--- begin Document extract ---

# Forum service project



## USMARINEhuntinfool (Sep 15, 2007)

What do you all thing about putting together a forum service project for the spring? I'd love to see us do something to show we're all serious. Maybe Elk22 or Pro or Muley73 or someone has an idea for one? Something to help out the herds or something. Give everyone an oppertunity to put their money where their mouth is so to speak. Be a great way to meet and greet if nothing else. Thoughts?


----------



## Springville Shooter (Oct 15, 2010)

I'm always in on a good service project. Back home our sportsmens group used to do clean ups at some of the local shooting areas when the trash got out of hand. It was always a great time and with many hands, the work was never bad.-------SS


----------



## Huge29 (Sep 17, 2007)

I have heard many complaints of what a mess the places are west of Utah Lake where they shoot, doing something with deer/elk habitat would be better, but just an idea.


----------



## longbow (Mar 31, 2009)

I'm all for a litter clean-up.


----------



## Nambaster (Nov 15, 2007)

Sounds reasonable to me... Maybe we could start our own non government organization and focus on hunter recruitment and opportunity.


----------



## elk22hunter (Sep 7, 2007)

great idea to pitch in and help. hopefully peterson can get some ideas of things needed and we can organize ourselves to help out.


----------



## Bax* (Dec 14, 2008)

Huge29 said:


> I have heard many complaints of what a mess the places are west of Utah Lake where they shoot, doing something with deer/elk habitat would be better, but just an idea.


+1

There is so much trash out there. I'd be happy to help


----------



## WasatchOutdoors (Sep 26, 2007)

I'm more than happy to help clean up. But I would like to see a project designed specifically around habitat improvement. Maybe replanting on a wintering range somewhere that badly needs it? Heck if you want to make a big public statement, try to improve wintering hsabitat above bountiful so that the deer are less invasive to yards there. Imagine the publics reaction to the idea that hunters solved that issue without having to shoot animals in their neighborhood


----------



## MadHunter (Nov 17, 2009)

--- end Document extract ---

_Complete the following_:
1. Answer these questions about the service project thread:
(a) For what season does USMARINEhuntinfool propose the service project?
(b) According to Huge29, where are the shooting places that draw many complaints about their mess?
(c) What does WasatchOutdoors suggest as a possible habitat project?
2. From the service project thread, repeat everything from "# Forum service" down to "(Oct 15, 2010)".
3. Continue the service project thread from the point where it stops.

--- begin Given information ---

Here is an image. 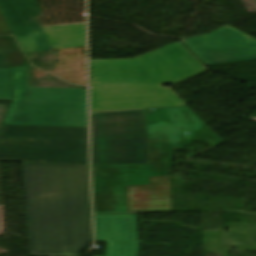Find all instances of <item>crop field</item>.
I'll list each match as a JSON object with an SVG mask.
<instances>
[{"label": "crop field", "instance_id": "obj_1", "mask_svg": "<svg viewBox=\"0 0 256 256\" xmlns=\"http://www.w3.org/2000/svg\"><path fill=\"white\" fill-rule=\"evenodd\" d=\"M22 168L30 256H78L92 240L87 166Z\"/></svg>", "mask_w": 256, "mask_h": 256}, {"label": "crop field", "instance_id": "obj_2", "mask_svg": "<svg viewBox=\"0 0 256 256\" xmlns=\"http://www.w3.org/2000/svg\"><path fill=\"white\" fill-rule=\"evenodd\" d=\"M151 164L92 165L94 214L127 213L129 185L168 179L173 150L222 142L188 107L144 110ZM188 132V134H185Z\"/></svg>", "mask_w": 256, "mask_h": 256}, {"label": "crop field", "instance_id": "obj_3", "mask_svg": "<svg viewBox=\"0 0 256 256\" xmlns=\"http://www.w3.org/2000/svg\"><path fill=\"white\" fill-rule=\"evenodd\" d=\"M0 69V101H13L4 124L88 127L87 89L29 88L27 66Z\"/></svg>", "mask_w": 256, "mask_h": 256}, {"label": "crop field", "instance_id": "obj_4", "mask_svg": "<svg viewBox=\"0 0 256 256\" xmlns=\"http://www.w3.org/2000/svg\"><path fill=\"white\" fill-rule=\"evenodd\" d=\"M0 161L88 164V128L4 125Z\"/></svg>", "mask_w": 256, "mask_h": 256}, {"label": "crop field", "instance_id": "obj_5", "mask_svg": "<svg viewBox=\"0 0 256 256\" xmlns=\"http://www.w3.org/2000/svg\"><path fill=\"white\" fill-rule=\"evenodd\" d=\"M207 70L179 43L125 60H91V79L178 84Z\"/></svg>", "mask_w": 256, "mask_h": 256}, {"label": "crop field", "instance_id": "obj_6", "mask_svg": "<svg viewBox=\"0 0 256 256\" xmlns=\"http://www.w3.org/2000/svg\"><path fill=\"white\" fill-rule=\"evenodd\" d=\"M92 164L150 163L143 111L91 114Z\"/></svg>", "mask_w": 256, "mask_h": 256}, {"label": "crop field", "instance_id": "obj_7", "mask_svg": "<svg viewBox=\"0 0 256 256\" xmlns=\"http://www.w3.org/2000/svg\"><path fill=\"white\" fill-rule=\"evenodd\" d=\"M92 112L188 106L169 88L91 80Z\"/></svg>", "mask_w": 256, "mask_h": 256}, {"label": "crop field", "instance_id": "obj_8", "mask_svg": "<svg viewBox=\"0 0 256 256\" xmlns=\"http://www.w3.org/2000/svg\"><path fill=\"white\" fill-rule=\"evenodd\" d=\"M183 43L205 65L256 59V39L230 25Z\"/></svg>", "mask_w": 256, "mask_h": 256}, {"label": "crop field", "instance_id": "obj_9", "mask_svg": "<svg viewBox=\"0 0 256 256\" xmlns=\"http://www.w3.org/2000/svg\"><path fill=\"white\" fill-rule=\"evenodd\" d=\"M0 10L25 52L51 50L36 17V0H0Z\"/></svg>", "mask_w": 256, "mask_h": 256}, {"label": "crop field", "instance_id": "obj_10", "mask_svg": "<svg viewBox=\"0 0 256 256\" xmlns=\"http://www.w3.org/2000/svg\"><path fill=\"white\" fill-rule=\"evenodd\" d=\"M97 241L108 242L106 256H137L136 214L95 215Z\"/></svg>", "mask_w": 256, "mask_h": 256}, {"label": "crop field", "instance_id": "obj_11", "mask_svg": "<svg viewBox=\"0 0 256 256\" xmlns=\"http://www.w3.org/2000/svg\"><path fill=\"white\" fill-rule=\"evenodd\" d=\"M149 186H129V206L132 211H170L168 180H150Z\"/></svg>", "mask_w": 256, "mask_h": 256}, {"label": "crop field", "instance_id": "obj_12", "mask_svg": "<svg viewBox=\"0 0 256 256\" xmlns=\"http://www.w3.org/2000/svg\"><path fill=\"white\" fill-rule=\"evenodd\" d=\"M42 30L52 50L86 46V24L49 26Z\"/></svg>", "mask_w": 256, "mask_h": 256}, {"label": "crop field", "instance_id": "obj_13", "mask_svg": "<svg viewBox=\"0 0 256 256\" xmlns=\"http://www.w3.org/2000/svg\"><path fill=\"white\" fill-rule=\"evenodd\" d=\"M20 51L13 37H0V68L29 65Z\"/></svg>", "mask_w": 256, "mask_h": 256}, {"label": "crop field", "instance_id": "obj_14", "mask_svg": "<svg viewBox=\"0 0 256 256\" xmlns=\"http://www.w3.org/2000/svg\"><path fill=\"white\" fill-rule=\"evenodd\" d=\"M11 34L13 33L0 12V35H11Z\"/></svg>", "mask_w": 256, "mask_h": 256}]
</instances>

--- end Given information ---

_Responses to the tasks_:
1.
(a) Spring.
(b) West of Utah Lake.
(c) Replanting on a wintering range that badly needs it.

2.
# Forum service project



## USMARINEhuntinfool (Sep 15, 2007)

What do you all thing about putting together a forum service project for the spring? I'd love to see us do something to show we're all serious. Maybe Elk22 or Pro or Muley73 or someone has an idea for one? Something to help out the herds or something. Give everyone an oppertunity to put their money where their mouth is so to speak. Be a great way to meet and greet if nothing else. Thoughts?


----------



## Springville Shooter (Oct 15, 2010)

3.
Count me in. I don't know that we could start our own habitat project as that would require a lot of money and government loops and hoops. We could piggy back on a current project.


----------



## Bax* (Dec 14, 2008)

WasatchOutdoors said:


> But I would like to see a project designed specifically around habitat improvement.


I remember some time ago there was a member of the forum (cant remember who though  ) that helped repair and build guzzlers. How about something like that?


----------



## WasatchOutdoors (Sep 26, 2007)

Bax* said:


> WasatchOutdoors said:
> 
> 
> > But I would like to see a project designed specifically around habitat improvement.
> ...


not a bad idea at all.


----------



## campfire (Sep 9, 2007)

Great Idea. I would be interested in either clean up or habitat work. I would suggest if we are going to go to enough work to organize a project to work through the DWR and get it approved as a dedicated hunter project. That might generate even more interest.


----------



## JuddCT (Sep 7, 2007)

campfire said:


> Great Idea. I would be interested in either clean up or habitat work. I would suggest if we are going to go to enough work to organize a project to work through the DWR and get it approved as a dedicated hunter project. That might generate even more interest.


+1


----------



## Califbowmen (Jul 1, 2008)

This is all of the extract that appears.